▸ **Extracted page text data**
---

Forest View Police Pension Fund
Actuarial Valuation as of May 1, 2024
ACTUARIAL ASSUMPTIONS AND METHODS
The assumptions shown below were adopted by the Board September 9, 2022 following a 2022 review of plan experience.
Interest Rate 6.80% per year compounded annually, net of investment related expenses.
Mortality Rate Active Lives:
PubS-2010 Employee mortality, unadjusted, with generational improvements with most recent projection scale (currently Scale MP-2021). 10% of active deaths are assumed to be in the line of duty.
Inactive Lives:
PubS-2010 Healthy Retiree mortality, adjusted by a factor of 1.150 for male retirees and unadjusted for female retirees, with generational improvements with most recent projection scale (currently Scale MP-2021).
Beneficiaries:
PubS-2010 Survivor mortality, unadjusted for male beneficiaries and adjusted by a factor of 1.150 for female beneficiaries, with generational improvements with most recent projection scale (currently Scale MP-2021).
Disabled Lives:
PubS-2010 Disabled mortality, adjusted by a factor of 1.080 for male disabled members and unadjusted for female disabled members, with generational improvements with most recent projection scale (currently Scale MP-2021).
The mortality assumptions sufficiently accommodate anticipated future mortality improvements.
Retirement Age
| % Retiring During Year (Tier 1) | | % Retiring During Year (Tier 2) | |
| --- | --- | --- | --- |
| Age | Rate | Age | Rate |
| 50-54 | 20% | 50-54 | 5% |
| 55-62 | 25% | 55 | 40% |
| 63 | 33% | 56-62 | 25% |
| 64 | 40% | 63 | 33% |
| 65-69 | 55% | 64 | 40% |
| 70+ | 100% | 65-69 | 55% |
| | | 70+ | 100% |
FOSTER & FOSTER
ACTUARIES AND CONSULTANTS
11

---

▸ **TASK TO CARRY OUT**
Show the lines above that have the word "factor".

▸ **THE ANSWER**
PubS-2010 Healthy Retiree mortality, adjusted by a factor of 1.150 for male retirees and unadjusted for female retirees, with generational improvements with most recent projection scale (currently Scale MP-2021).
PubS-2010 Survivor mortality, unadjusted for male beneficiaries and adjusted by a factor of 1.150 for female beneficiaries, with generational improvements with most recent projection scale (currently Scale MP-2021).
PubS-2010 Disabled mortality, adjusted by a factor of 1.080 for male disabled members and unadjusted for female disabled members, with generational improvements with most recent projection scale (currently Scale MP-2021).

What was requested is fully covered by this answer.